**Exercise description**
Edit the items below by changing every "pose" to "view", keeping the rest of each line the same.

## Begin Exercise inputs

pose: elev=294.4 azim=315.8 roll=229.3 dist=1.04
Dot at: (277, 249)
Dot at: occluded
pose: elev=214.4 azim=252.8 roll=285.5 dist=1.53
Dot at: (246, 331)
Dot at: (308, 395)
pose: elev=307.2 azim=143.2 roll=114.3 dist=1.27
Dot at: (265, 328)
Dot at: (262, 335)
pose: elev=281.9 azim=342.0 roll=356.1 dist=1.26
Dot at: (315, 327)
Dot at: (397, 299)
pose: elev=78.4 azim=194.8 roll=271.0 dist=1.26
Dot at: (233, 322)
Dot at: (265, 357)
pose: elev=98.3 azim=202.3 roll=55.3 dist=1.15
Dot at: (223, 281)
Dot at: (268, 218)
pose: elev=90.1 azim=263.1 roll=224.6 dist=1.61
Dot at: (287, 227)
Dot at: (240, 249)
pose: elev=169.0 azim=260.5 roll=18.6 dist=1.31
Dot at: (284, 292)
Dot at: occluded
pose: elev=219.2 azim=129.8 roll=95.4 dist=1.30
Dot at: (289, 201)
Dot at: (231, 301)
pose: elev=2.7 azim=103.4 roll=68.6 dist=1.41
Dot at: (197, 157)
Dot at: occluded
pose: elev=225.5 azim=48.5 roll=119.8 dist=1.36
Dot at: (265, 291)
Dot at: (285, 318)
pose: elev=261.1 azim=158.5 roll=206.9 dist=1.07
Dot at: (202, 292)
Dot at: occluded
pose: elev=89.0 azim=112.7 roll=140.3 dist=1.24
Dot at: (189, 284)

## End Exercise inputs

**Answer to this exercise**
view: elev=294.4 azim=315.8 roll=229.3 dist=1.04
Dot at: (277, 249)
Dot at: occluded
view: elev=214.4 azim=252.8 roll=285.5 dist=1.53
Dot at: (246, 331)
Dot at: (308, 395)
view: elev=307.2 azim=143.2 roll=114.3 dist=1.27
Dot at: (265, 328)
Dot at: (262, 335)
view: elev=281.9 azim=342.0 roll=356.1 dist=1.26
Dot at: (315, 327)
Dot at: (397, 299)
view: elev=78.4 azim=194.8 roll=271.0 dist=1.26
Dot at: (233, 322)
Dot at: (265, 357)
view: elev=98.3 azim=202.3 roll=55.3 dist=1.15
Dot at: (223, 281)
Dot at: (268, 218)
view: elev=90.1 azim=263.1 roll=224.6 dist=1.61
Dot at: (287, 227)
Dot at: (240, 249)
view: elev=169.0 azim=260.5 roll=18.6 dist=1.31
Dot at: (284, 292)
Dot at: occluded
view: elev=219.2 azim=129.8 roll=95.4 dist=1.30
Dot at: (289, 201)
Dot at: (231, 301)
view: elev=2.7 azim=103.4 roll=68.6 dist=1.41
Dot at: (197, 157)
Dot at: occluded
view: elev=225.5 azim=48.5 roll=119.8 dist=1.36
Dot at: (265, 291)
Dot at: (285, 318)
view: elev=261.1 azim=158.5 roll=206.9 dist=1.07
Dot at: (202, 292)
Dot at: occluded
view: elev=89.0 azim=112.7 roll=140.3 dist=1.24
Dot at: (189, 284)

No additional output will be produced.